Circuit design text data:

§

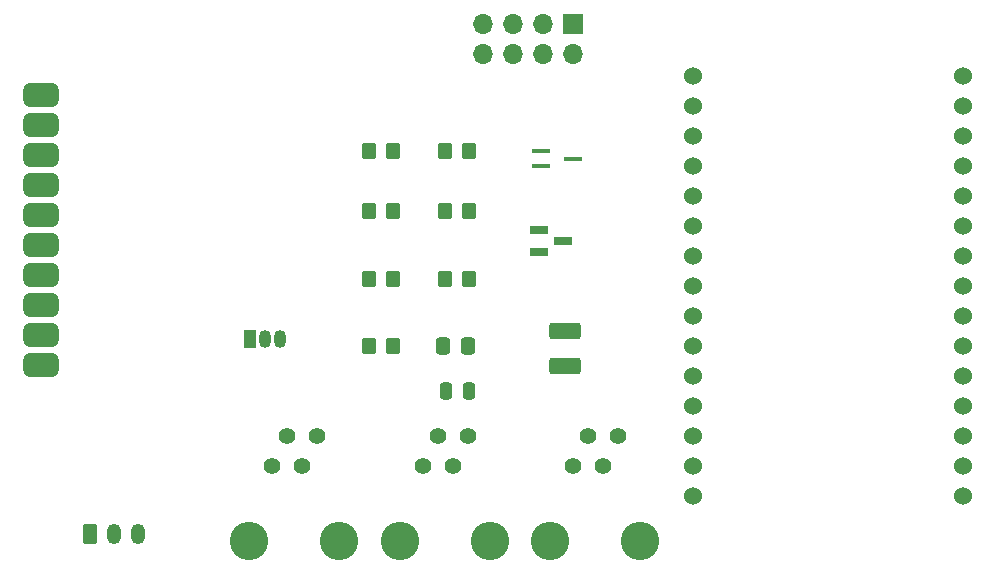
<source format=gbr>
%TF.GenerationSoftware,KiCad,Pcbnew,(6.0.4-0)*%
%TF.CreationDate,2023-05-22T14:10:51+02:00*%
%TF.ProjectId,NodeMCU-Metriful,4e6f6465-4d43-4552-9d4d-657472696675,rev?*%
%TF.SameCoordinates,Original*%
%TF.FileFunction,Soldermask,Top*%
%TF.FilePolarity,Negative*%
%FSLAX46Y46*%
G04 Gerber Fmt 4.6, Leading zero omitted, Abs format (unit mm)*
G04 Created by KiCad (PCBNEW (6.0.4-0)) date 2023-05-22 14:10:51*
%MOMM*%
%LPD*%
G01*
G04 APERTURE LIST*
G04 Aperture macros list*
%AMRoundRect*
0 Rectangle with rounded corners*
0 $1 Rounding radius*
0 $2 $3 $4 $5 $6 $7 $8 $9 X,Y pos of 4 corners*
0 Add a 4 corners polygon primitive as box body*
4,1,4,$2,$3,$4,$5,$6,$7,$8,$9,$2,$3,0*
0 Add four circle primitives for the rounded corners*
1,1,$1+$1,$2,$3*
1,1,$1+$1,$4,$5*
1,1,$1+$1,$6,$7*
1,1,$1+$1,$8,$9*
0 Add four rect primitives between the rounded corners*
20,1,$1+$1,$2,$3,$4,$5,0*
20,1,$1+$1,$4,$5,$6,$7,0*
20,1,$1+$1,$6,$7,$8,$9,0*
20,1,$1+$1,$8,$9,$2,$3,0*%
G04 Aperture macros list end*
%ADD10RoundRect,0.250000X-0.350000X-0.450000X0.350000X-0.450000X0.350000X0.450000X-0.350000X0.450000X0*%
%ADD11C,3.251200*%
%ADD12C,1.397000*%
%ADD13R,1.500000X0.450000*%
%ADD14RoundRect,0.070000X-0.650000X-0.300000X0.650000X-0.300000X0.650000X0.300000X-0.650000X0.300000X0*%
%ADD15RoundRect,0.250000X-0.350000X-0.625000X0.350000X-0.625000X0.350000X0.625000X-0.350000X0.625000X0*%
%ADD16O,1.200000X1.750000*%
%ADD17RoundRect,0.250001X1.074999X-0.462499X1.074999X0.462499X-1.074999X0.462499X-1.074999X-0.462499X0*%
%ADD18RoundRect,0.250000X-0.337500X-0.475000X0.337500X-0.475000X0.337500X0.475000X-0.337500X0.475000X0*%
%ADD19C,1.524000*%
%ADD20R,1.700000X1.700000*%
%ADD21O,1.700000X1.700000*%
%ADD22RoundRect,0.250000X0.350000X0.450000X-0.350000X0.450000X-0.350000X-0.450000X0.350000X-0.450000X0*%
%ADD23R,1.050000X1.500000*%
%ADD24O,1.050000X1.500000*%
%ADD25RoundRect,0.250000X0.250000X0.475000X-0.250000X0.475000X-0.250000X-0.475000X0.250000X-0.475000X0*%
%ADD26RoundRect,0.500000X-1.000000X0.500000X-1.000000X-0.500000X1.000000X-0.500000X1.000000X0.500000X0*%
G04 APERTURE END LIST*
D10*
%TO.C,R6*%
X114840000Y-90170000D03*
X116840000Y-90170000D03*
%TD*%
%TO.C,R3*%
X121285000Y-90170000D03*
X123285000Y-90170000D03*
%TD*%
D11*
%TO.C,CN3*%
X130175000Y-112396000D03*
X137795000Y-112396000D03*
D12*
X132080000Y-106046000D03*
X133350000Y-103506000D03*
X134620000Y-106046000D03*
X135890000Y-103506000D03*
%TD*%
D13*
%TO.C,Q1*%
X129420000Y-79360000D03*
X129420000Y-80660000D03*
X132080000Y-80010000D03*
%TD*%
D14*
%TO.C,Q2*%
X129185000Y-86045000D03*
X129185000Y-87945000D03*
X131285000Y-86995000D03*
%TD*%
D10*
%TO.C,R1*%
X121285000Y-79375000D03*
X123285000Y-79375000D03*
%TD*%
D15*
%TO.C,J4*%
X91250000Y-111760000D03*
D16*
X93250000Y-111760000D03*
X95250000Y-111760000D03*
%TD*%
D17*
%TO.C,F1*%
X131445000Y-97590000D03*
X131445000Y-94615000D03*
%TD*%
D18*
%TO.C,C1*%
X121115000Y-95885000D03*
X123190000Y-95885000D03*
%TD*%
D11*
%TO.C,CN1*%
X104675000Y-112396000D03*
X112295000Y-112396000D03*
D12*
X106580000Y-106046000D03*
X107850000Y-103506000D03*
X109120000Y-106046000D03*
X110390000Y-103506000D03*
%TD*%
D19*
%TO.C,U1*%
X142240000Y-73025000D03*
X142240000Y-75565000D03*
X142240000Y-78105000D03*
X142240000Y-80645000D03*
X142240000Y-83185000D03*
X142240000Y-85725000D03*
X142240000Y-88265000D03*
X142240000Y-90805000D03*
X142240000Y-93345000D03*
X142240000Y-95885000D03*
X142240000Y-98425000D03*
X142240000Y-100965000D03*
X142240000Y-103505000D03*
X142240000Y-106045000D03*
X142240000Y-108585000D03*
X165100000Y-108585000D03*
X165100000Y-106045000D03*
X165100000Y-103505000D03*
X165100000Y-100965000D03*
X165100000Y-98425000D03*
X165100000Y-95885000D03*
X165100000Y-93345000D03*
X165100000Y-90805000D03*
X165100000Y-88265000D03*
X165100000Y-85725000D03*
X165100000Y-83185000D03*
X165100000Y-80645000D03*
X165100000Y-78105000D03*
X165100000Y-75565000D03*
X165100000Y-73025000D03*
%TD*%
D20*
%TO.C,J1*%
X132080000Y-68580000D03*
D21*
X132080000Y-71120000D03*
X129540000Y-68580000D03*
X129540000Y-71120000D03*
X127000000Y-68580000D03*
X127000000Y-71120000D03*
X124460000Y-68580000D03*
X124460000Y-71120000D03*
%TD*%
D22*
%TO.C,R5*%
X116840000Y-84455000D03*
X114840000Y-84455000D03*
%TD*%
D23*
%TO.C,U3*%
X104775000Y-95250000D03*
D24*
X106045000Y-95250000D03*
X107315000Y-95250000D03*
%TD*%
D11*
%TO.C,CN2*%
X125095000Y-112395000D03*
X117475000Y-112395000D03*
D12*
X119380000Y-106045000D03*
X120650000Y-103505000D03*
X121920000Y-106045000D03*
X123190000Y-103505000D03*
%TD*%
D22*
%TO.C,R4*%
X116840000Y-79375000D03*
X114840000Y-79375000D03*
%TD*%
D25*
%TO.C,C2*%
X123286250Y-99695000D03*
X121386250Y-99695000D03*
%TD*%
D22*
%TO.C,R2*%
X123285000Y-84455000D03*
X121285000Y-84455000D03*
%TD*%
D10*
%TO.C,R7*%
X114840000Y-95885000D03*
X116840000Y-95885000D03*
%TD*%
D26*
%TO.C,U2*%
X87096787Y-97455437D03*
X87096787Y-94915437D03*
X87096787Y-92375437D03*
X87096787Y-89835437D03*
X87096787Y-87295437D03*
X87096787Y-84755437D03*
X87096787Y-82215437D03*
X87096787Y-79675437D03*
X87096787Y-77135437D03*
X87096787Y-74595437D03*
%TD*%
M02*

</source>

§

What to produce: Since pictures are not part of the copy, set down only the remaining data exactly.

Written reply:
<source format=gbr>
%TF.GenerationSoftware,KiCad,Pcbnew,(6.0.4-0)*%
%TF.CreationDate,2023-05-22T14:10:51+02:00*%
%TF.ProjectId,NodeMCU-Metriful,4e6f6465-4d43-4552-9d4d-657472696675,rev?*%
%TF.SameCoordinates,Original*%
%TF.FileFunction,Soldermask,Top*%
%TF.FilePolarity,Negative*%
%FSLAX46Y46*%
G04 Gerber Fmt 4.6, Leading zero omitted, Abs format (unit mm)*
G04 Created by KiCad (PCBNEW (6.0.4-0)) date 2023-05-22 14:10:51*
%MOMM*%
%LPD*%
G01*
G04 APERTURE LIST*
G04 Aperture macros list*
%AMRoundRect*
0 Rectangle with rounded corners*
0 $1 Rounding radius*
0 $2 $3 $4 $5 $6 $7 $8 $9 X,Y pos of 4 corners*
0 Add a 4 corners polygon primitive as box body*
4,1,4,$2,$3,$4,$5,$6,$7,$8,$9,$2,$3,0*
0 Add four circle primitives for the rounded corners*
1,1,$1+$1,$2,$3*
1,1,$1+$1,$4,$5*
1,1,$1+$1,$6,$7*
1,1,$1+$1,$8,$9*
0 Add four rect primitives between the rounded corners*
20,1,$1+$1,$2,$3,$4,$5,0*
20,1,$1+$1,$4,$5,$6,$7,0*
20,1,$1+$1,$6,$7,$8,$9,0*
20,1,$1+$1,$8,$9,$2,$3,0*%
G04 Aperture macros list end*
%ADD10RoundRect,0.250000X-0.350000X-0.450000X0.350000X-0.450000X0.350000X0.450000X-0.350000X0.450000X0*%
%ADD11C,3.251200*%
%ADD12C,1.397000*%
%ADD13R,1.500000X0.450000*%
%ADD14RoundRect,0.070000X-0.650000X-0.300000X0.650000X-0.300000X0.650000X0.300000X-0.650000X0.300000X0*%
%ADD15RoundRect,0.250000X-0.350000X-0.625000X0.350000X-0.625000X0.350000X0.625000X-0.350000X0.625000X0*%
%ADD16O,1.200000X1.750000*%
%ADD17RoundRect,0.250001X1.074999X-0.462499X1.074999X0.462499X-1.074999X0.462499X-1.074999X-0.462499X0*%
%ADD18RoundRect,0.250000X-0.337500X-0.475000X0.337500X-0.475000X0.337500X0.475000X-0.337500X0.475000X0*%
%ADD19C,1.524000*%
%ADD20R,1.700000X1.700000*%
%ADD21O,1.700000X1.700000*%
%ADD22RoundRect,0.250000X0.350000X0.450000X-0.350000X0.450000X-0.350000X-0.450000X0.350000X-0.450000X0*%
%ADD23R,1.050000X1.500000*%
%ADD24O,1.050000X1.500000*%
%ADD25RoundRect,0.250000X0.250000X0.475000X-0.250000X0.475000X-0.250000X-0.475000X0.250000X-0.475000X0*%
%ADD26RoundRect,0.500000X-1.000000X0.500000X-1.000000X-0.500000X1.000000X-0.500000X1.000000X0.500000X0*%
G04 APERTURE END LIST*
D10*
%TO.C,R6*%
X114840000Y-90170000D03*
X116840000Y-90170000D03*
%TD*%
%TO.C,R3*%
X121285000Y-90170000D03*
X123285000Y-90170000D03*
%TD*%
D11*
%TO.C,CN3*%
X130175000Y-112396000D03*
X137795000Y-112396000D03*
D12*
X132080000Y-106046000D03*
X133350000Y-103506000D03*
X134620000Y-106046000D03*
X135890000Y-103506000D03*
%TD*%
D13*
%TO.C,Q1*%
X129420000Y-79360000D03*
X129420000Y-80660000D03*
X132080000Y-80010000D03*
%TD*%
D14*
%TO.C,Q2*%
X129185000Y-86045000D03*
X129185000Y-87945000D03*
X131285000Y-86995000D03*
%TD*%
D10*
%TO.C,R1*%
X121285000Y-79375000D03*
X123285000Y-79375000D03*
%TD*%
D15*
%TO.C,J4*%
X91250000Y-111760000D03*
D16*
X93250000Y-111760000D03*
X95250000Y-111760000D03*
%TD*%
D17*
%TO.C,F1*%
X131445000Y-97590000D03*
X131445000Y-94615000D03*
%TD*%
D18*
%TO.C,C1*%
X121115000Y-95885000D03*
X123190000Y-95885000D03*
%TD*%
D11*
%TO.C,CN1*%
X104675000Y-112396000D03*
X112295000Y-112396000D03*
D12*
X106580000Y-106046000D03*
X107850000Y-103506000D03*
X109120000Y-106046000D03*
X110390000Y-103506000D03*
%TD*%
D19*
%TO.C,U1*%
X142240000Y-73025000D03*
X142240000Y-75565000D03*
X142240000Y-78105000D03*
X142240000Y-80645000D03*
X142240000Y-83185000D03*
X142240000Y-85725000D03*
X142240000Y-88265000D03*
X142240000Y-90805000D03*
X142240000Y-93345000D03*
X142240000Y-95885000D03*
X142240000Y-98425000D03*
X142240000Y-100965000D03*
X142240000Y-103505000D03*
X142240000Y-106045000D03*
X142240000Y-108585000D03*
X165100000Y-108585000D03*
X165100000Y-106045000D03*
X165100000Y-103505000D03*
X165100000Y-100965000D03*
X165100000Y-98425000D03*
X165100000Y-95885000D03*
X165100000Y-93345000D03*
X165100000Y-90805000D03*
X165100000Y-88265000D03*
X165100000Y-85725000D03*
X165100000Y-83185000D03*
X165100000Y-80645000D03*
X165100000Y-78105000D03*
X165100000Y-75565000D03*
X165100000Y-73025000D03*
%TD*%
D20*
%TO.C,J1*%
X132080000Y-68580000D03*
D21*
X132080000Y-71120000D03*
X129540000Y-68580000D03*
X129540000Y-71120000D03*
X127000000Y-68580000D03*
X127000000Y-71120000D03*
X124460000Y-68580000D03*
X124460000Y-71120000D03*
%TD*%
D22*
%TO.C,R5*%
X116840000Y-84455000D03*
X114840000Y-84455000D03*
%TD*%
D23*
%TO.C,U3*%
X104775000Y-95250000D03*
D24*
X106045000Y-95250000D03*
X107315000Y-95250000D03*
%TD*%
D11*
%TO.C,CN2*%
X125095000Y-112395000D03*
X117475000Y-112395000D03*
D12*
X119380000Y-106045000D03*
X120650000Y-103505000D03*
X121920000Y-106045000D03*
X123190000Y-103505000D03*
%TD*%
D22*
%TO.C,R4*%
X116840000Y-79375000D03*
X114840000Y-79375000D03*
%TD*%
D25*
%TO.C,C2*%
X123286250Y-99695000D03*
X121386250Y-99695000D03*
%TD*%
D22*
%TO.C,R2*%
X123285000Y-84455000D03*
X121285000Y-84455000D03*
%TD*%
D10*
%TO.C,R7*%
X114840000Y-95885000D03*
X116840000Y-95885000D03*
%TD*%
D26*
%TO.C,U2*%
X87096787Y-97455437D03*
X87096787Y-94915437D03*
X87096787Y-92375437D03*
X87096787Y-89835437D03*
X87096787Y-87295437D03*
X87096787Y-84755437D03*
X87096787Y-82215437D03*
X87096787Y-79675437D03*
X87096787Y-77135437D03*
X87096787Y-74595437D03*
%TD*%
M02*

</source>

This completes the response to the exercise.